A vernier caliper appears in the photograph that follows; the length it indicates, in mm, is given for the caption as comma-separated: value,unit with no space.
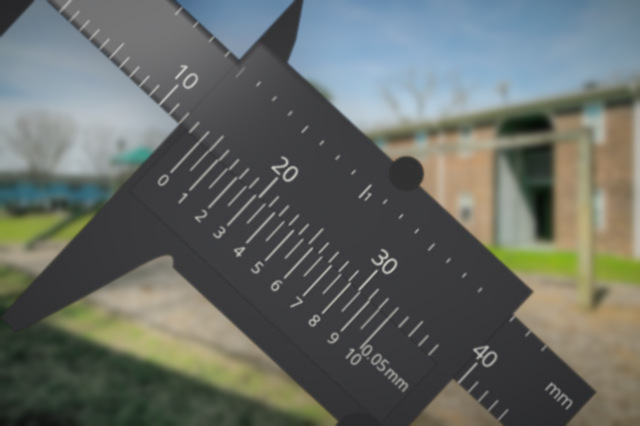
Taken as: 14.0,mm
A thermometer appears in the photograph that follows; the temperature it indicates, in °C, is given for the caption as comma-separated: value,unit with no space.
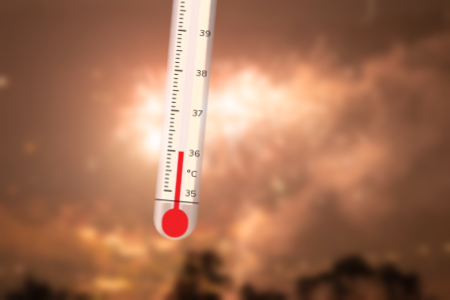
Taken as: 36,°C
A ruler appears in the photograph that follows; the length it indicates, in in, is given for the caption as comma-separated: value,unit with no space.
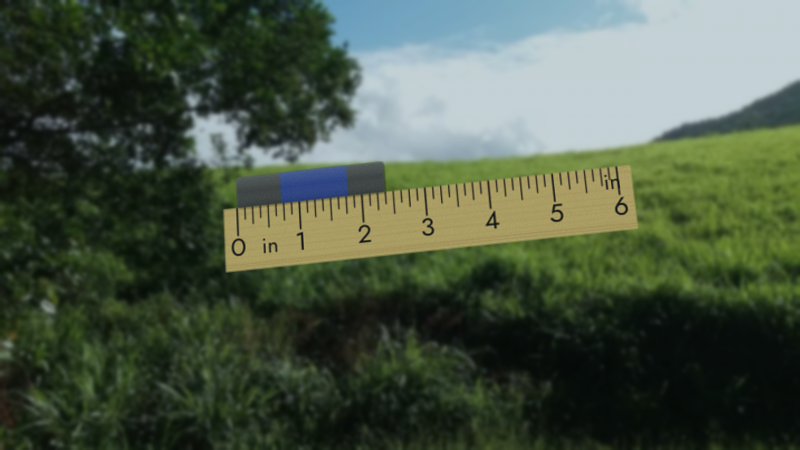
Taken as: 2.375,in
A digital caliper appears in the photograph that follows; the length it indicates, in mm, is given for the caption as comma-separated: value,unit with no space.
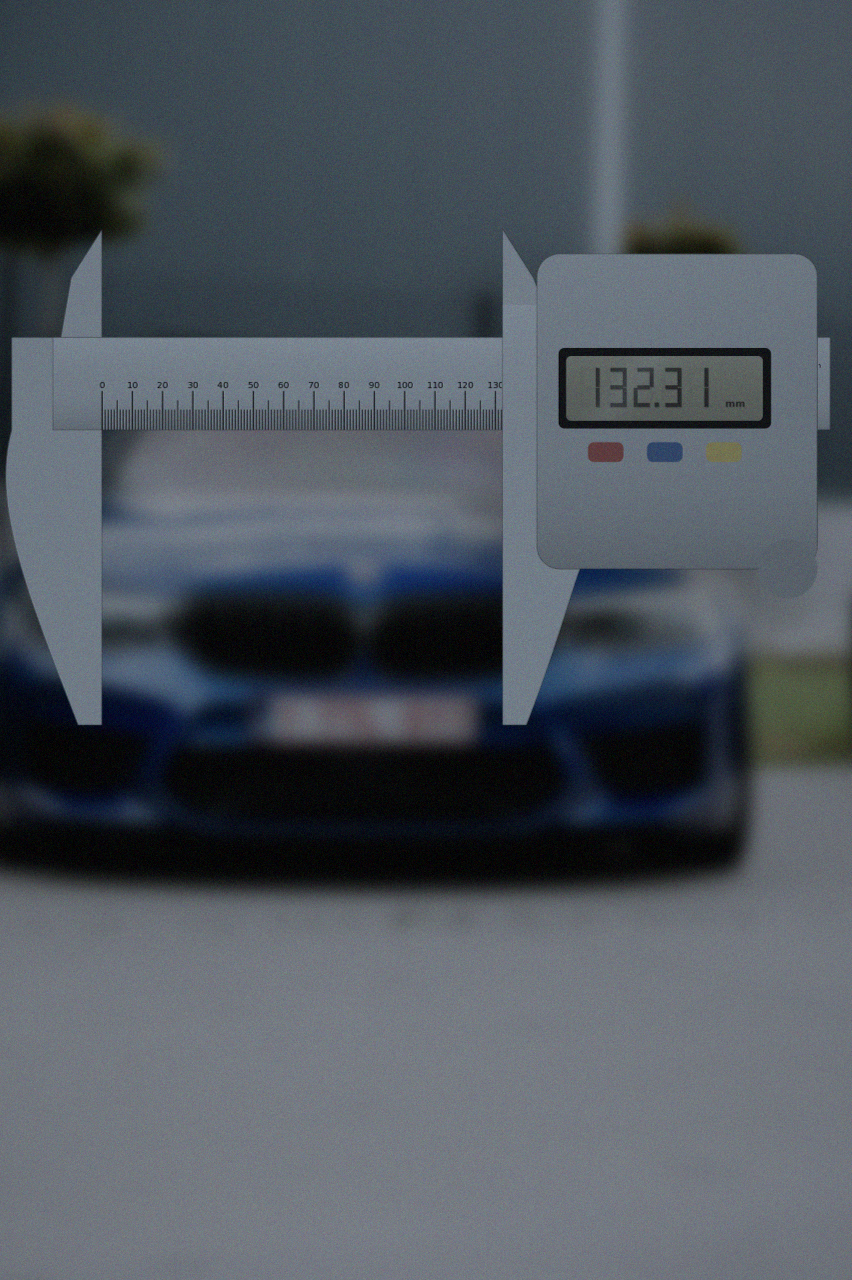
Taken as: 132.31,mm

###

- _Exercise directions_
Reproduce all the items above, substituting "image" for "photograph" everywhere it occurs and changing nothing else. Leave the pictures out.

- _Exercise output_
A vernier caliper appears in the image that follows; the length it indicates, in mm, is given for the caption as comma-separated: value,unit with no space.
Taken as: 14.0,mm
A thermometer appears in the image that follows; the temperature it indicates, in °C, is given for the caption as comma-separated: value,unit with no space.
Taken as: 36,°C
A ruler appears in the image that follows; the length it indicates, in in, is given for the caption as comma-separated: value,unit with no space.
Taken as: 2.375,in
A digital caliper appears in the image that follows; the length it indicates, in mm, is given for the caption as comma-separated: value,unit with no space.
Taken as: 132.31,mm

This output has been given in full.